## [To-do item]
The lines from the start of the records through the one containing "ceramic pitcher: none" are to be transcribed exactly, and nothing else.

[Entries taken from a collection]
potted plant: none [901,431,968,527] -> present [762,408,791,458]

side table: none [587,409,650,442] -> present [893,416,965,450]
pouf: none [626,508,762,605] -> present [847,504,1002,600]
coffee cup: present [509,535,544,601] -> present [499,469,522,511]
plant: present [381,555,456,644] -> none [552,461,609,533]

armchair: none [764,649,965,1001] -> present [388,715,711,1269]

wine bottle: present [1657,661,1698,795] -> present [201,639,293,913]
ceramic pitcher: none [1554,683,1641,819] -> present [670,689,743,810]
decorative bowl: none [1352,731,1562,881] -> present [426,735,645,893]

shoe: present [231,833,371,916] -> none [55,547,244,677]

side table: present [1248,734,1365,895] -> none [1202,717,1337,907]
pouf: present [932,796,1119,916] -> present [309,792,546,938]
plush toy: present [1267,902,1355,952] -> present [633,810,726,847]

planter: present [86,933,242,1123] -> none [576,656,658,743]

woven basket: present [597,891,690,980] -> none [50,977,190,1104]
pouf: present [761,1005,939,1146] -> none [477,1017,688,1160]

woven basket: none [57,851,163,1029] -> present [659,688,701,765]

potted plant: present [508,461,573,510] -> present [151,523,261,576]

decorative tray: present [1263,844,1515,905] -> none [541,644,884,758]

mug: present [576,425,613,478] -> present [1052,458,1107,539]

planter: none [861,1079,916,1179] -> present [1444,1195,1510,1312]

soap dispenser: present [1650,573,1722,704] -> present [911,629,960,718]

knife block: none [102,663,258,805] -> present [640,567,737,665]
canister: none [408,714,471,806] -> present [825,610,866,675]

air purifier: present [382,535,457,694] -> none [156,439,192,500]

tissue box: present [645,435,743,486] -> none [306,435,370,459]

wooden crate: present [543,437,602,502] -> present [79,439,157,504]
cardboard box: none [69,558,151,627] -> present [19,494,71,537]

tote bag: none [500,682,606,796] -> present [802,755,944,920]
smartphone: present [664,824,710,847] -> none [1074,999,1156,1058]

## [Solution to this exercise]
potted plant: none [901,431,968,527] -> present [762,408,791,458]

side table: none [587,409,650,442] -> present [893,416,965,450]
pouf: none [626,508,762,605] -> present [847,504,1002,600]
coffee cup: present [509,535,544,601] -> present [499,469,522,511]
plant: present [381,555,456,644] -> none [552,461,609,533]

armchair: none [764,649,965,1001] -> present [388,715,711,1269]

wine bottle: present [1657,661,1698,795] -> present [201,639,293,913]
ceramic pitcher: none [1554,683,1641,819] -> present [670,689,743,810]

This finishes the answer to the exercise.